• [WORK INSTRUCTION 1]: According to the passage on effort estimation software, what does the maimed.initial2 function do?
• [WORK INSTRUCTION 2]: Pick up the passage on effort estimation and its S-PLUS software after its final sentence and continue writing it.
DOCUMENT SECTION Start Marker
The problem of estimating network traffic from edge counts, considered in Vardi (1996), has some similarities with the present problem. There, numbers of traversals of each edge in a network are available, but the traffic for complete paths (sequences of connected edges) is of interest. Both problems deal with nonnegative quantities, and in each case linear combinations of quantities of interest are observed, since edge traffic is the sum over all the paths that traverse that edge.

The effort problem adds another layer of difficulty to the network problem, in which it is desired to recover a vector X given a vector Y of sums of the elements of X, satisfying the equation Y=AX, for some known matrix of zeroes and ones A. The difficulty is in the fact that there are more X's than Y's. In the effort estimation problem we seek a collection of sums X=A1 of unobservable quantities A, given another set of sums $Y=1^\prime A$ and the zero pattern of the matrix A. Auxiliary modeling information relates to the desired collection of sums, while in the network problem, it is the unsummed values which can potentially be modeled.

  
6. Software

Although the algorithm is fairly simple to implement, we describe a set of functions in S-PLUS that would help practitioners use the methodology more readily. The code contains five S-PLUS functions:

maimed: the main wrapper function which prepares the data objects for initialization and fitting. The main parameters are:
data: the data frame containing a list of the MRs with required fields: ``name''-- developer name, ``open'' and ``close'' -- date specified in fractional months (the first MR must have value 0 in the ``open'' field), as well as additional covariates as needed;
formula: the vector of predictor names to be used when performing the fitting. The predictors are taken from the the dataframe data. The first predictor should always be ``name'' since differences among developers represent the largest variation in the effort required to complete an MR;
effmat: optional reported effort matrix where rows correspond to distinct developer names and columns to months. If the matrix is not provided it is assumed to contain unit efforts in each cell;
calculateEffort: boolean variable indicating whether to calculate the effort matrix based on the intervals of the MRs as in Equation (9);
weighted: the boolean variable indicating whether to initialize the algorithm weighting MRs by their open time during a month as in Equation (8);
jk: the boolean variable indicating whether or not to perform jackknife estimation of errors;
maimed.validate: computes standard deviations and t-statistics from the jackknife estimates obtained with maimed;
maimed.initial: default initialization function which distributes effort equally among MRs open in a particular month;
maimed.initial2: alternative initialization function which distributes effort proportionally to the length of time MRs are open;
maimed.initial3: initialization function which calculates monthly effort by adding lengths of time open for each MR in a month;
maimed.fit: runs the fitting algorithm.
DOCUMENT SECTION End Marker
MATERIAL PROVIDED Start Marker
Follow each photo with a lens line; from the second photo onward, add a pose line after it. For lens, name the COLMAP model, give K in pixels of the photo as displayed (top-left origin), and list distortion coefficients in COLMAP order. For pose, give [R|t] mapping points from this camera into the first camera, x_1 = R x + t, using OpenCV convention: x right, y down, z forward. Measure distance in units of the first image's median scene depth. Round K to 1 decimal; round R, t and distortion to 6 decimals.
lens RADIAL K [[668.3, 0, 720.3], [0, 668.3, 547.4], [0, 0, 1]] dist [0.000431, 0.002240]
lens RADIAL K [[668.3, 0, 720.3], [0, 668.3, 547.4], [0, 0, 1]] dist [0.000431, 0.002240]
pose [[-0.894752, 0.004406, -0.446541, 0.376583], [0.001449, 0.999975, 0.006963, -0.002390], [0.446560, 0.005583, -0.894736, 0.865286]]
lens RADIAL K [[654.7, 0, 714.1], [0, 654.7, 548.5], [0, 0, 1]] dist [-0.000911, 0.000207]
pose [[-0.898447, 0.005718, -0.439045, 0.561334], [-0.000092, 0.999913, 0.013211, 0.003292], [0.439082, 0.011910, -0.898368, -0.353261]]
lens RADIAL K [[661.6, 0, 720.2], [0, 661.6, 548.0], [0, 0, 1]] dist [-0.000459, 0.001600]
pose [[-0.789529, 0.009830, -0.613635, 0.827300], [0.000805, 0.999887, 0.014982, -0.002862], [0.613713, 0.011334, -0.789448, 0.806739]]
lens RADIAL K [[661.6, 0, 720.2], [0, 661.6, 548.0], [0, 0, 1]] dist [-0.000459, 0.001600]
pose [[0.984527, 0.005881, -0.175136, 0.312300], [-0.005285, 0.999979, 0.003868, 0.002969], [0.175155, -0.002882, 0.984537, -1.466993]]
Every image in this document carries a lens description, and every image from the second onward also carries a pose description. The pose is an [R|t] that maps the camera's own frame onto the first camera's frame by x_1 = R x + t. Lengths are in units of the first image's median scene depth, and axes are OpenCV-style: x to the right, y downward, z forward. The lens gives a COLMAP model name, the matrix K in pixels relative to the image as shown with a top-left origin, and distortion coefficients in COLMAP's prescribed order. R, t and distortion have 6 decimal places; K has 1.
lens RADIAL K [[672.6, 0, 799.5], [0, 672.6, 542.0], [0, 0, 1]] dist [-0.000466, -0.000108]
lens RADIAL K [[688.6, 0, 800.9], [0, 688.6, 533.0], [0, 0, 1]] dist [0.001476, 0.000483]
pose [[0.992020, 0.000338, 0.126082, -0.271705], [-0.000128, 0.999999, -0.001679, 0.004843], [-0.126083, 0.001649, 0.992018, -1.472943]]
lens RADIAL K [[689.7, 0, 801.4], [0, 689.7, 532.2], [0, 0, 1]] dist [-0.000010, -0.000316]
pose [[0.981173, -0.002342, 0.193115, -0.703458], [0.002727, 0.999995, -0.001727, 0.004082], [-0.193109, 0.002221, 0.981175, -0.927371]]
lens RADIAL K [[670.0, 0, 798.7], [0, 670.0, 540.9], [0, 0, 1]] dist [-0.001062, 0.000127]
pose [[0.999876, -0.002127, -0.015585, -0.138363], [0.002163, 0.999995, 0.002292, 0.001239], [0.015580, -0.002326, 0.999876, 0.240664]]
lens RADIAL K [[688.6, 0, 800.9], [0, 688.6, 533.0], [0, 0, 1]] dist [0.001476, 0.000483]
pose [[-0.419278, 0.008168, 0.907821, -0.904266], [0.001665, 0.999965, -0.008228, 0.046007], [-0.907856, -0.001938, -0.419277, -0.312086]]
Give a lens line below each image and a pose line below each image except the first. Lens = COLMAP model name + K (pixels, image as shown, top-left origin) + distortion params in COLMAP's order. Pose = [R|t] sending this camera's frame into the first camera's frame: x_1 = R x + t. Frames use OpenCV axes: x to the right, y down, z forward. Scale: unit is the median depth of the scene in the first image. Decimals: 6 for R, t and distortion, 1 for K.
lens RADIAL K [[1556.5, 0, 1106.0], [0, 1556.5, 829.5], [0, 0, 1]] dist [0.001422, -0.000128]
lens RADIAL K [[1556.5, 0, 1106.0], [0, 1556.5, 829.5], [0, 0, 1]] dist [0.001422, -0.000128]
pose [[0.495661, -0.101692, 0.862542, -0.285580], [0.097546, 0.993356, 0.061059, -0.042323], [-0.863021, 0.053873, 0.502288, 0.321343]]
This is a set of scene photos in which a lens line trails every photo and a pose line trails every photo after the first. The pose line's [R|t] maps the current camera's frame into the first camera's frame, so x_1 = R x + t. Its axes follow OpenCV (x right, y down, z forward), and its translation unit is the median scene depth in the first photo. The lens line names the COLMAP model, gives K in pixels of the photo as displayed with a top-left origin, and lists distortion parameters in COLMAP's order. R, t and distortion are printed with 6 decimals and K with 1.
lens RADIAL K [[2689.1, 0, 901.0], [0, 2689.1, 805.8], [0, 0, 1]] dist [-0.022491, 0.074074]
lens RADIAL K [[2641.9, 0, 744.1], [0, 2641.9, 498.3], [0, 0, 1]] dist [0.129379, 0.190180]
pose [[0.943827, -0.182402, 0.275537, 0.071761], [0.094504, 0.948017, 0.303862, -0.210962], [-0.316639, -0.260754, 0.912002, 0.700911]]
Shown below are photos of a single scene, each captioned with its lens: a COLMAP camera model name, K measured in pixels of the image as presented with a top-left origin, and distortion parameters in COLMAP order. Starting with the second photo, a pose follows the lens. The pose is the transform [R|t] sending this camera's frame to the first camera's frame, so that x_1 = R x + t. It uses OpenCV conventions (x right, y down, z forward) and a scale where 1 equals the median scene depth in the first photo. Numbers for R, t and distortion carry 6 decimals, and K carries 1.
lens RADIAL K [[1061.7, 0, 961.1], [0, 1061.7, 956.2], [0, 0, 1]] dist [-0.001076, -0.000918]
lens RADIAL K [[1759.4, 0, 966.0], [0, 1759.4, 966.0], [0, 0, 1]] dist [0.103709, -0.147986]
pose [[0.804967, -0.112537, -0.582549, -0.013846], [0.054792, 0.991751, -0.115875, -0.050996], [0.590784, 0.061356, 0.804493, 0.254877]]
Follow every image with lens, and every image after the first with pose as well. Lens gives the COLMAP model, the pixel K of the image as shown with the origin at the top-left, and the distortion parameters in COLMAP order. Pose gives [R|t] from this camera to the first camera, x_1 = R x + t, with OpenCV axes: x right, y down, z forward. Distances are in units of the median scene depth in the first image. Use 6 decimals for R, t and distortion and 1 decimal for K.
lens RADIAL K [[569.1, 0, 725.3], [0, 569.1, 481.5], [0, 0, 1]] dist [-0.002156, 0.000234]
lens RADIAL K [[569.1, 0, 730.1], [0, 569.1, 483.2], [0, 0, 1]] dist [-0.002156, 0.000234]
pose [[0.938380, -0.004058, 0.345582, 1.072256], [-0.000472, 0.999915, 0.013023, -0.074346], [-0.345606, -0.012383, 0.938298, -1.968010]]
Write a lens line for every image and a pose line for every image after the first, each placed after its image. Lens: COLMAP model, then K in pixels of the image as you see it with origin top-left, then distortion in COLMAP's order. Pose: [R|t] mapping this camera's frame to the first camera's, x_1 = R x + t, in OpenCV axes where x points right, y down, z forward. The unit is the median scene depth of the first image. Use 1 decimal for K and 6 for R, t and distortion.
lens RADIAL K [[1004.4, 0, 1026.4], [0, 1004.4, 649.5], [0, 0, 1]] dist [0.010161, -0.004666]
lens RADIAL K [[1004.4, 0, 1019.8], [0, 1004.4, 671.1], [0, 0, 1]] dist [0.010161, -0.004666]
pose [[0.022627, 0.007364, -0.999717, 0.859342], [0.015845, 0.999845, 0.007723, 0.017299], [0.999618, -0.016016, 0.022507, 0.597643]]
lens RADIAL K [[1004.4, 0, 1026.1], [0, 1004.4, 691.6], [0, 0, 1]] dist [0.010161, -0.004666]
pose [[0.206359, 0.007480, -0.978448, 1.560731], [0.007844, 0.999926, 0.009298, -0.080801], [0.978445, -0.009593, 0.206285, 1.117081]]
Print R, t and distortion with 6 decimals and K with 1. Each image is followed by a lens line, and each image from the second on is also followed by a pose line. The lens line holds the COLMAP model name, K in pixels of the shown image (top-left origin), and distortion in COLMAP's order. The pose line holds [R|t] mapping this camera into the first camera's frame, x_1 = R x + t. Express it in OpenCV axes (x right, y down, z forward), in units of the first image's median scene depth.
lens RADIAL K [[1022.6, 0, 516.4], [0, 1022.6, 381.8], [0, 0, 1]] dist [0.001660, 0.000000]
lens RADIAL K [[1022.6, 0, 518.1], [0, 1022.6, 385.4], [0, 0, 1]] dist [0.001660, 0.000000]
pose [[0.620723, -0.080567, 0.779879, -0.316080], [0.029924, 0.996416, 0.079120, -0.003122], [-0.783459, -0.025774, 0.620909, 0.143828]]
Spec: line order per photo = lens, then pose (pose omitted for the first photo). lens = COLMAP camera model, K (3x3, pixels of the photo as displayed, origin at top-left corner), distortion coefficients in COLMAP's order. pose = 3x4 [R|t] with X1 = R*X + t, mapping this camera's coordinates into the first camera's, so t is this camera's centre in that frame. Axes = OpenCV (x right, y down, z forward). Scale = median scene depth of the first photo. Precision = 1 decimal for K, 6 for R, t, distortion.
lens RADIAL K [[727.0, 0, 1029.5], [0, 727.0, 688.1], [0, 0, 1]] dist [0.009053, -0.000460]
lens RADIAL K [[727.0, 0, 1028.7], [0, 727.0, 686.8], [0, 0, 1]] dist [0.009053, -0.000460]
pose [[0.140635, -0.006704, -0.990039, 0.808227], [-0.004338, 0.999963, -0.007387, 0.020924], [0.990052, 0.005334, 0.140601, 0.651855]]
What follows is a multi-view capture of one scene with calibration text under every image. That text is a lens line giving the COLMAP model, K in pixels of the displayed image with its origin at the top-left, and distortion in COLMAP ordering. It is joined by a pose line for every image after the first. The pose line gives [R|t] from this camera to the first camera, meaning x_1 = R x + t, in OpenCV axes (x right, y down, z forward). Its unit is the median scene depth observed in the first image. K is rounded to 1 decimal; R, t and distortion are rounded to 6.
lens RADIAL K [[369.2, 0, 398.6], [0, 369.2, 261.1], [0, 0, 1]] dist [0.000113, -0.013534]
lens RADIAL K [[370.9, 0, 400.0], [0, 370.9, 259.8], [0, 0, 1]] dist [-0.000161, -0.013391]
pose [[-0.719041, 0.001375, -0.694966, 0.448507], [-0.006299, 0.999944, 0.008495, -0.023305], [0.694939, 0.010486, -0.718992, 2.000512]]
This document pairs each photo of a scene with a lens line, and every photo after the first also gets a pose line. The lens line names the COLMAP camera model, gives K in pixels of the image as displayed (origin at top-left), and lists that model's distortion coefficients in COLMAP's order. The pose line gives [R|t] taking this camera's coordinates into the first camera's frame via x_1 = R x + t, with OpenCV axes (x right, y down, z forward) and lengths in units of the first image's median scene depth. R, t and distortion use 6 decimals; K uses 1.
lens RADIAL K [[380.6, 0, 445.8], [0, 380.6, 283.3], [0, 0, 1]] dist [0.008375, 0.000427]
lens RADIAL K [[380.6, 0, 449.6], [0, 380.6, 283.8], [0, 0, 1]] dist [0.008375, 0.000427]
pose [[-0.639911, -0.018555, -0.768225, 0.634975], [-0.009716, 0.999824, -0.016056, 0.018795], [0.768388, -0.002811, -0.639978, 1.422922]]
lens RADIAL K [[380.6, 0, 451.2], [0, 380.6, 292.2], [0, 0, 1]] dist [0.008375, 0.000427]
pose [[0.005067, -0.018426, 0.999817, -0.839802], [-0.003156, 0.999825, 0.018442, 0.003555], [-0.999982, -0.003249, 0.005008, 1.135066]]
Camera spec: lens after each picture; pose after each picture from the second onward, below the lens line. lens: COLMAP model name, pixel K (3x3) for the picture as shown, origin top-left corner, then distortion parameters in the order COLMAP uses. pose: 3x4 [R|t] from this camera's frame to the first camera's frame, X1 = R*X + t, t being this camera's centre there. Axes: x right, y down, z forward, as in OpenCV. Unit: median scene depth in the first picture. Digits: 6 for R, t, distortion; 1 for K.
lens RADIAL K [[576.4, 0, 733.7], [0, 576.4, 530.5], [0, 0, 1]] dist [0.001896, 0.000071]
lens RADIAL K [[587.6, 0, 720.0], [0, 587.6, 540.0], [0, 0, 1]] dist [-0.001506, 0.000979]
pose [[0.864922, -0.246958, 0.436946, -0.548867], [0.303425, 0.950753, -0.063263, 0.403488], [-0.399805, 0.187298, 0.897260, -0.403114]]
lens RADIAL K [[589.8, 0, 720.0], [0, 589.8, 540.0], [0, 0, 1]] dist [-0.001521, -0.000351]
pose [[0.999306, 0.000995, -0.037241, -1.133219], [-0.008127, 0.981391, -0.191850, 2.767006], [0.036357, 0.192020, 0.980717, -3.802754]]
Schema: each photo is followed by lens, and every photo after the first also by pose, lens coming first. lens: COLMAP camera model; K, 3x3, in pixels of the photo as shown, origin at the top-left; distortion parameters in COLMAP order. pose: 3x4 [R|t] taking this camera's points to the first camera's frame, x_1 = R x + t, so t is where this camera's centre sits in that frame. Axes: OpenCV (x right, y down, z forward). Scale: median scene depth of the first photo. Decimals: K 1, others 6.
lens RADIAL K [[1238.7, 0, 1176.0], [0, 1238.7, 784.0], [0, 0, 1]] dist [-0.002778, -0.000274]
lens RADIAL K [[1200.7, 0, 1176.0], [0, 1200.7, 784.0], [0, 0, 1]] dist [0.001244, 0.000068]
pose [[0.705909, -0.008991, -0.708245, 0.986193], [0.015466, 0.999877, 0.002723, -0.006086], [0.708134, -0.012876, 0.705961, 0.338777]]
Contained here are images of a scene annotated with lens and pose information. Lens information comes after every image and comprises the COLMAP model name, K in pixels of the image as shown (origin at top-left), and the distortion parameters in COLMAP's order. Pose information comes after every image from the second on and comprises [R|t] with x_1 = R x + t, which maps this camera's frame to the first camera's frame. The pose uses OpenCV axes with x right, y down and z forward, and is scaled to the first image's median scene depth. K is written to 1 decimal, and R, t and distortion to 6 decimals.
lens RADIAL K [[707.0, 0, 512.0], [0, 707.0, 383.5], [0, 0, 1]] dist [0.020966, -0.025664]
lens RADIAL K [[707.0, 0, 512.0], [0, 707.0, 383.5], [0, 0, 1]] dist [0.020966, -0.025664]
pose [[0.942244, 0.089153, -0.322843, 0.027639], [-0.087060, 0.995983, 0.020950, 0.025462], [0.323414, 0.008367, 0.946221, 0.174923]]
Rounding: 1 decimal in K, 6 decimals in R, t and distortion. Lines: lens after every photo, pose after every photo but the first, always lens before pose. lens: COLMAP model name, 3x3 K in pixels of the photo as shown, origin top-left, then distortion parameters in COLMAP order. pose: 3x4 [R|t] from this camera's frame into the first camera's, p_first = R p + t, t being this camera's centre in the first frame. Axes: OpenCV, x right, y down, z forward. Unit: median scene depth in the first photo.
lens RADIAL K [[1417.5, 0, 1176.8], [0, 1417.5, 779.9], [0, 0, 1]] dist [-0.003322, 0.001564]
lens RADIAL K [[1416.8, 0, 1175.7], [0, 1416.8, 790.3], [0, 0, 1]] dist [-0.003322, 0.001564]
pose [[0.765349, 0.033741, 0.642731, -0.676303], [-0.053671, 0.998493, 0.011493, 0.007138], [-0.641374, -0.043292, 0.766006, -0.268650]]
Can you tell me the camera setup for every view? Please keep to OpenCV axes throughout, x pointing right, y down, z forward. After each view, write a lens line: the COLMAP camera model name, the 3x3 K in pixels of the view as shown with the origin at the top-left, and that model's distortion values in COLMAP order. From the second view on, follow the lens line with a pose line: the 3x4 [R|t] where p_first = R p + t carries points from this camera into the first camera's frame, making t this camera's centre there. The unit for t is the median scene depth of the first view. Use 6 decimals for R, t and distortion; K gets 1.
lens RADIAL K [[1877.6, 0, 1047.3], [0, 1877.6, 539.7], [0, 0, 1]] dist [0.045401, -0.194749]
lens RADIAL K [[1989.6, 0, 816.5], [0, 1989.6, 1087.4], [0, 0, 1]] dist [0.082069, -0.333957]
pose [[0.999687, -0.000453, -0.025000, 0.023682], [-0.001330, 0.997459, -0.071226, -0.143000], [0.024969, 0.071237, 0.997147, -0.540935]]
MATERIAL PROVIDED End Marker
• [TASK RESULT 1]: It distributes effort proportionally to the length of time MRs are open.

• [TASK RESULT 2]:
The Splus (or R) code for these functions can be downloaded from here.

Following is a detailed example analysis with some practical considerations. First, we create a data frame data using information retrieved from change management database using, for example, the SoftChange system (Mockus et al, 1999). Each MR should occupy a row in this data frame with the following fields: name containing the developer's name or login; bug, containing 1 if the change is bug fix (otherwise 0); clean containing 1 if the change is perfective; new containing 1 if the change is adaptive; ndelta containing size of the change in number of deltas; open and close representing timestamp of the first and the last delta (or open and close time for an MR) in unix time format (seconds since 1970); and additional factors ToolA and ToolB that indicates whether tool A or/and B were used to complete this MR.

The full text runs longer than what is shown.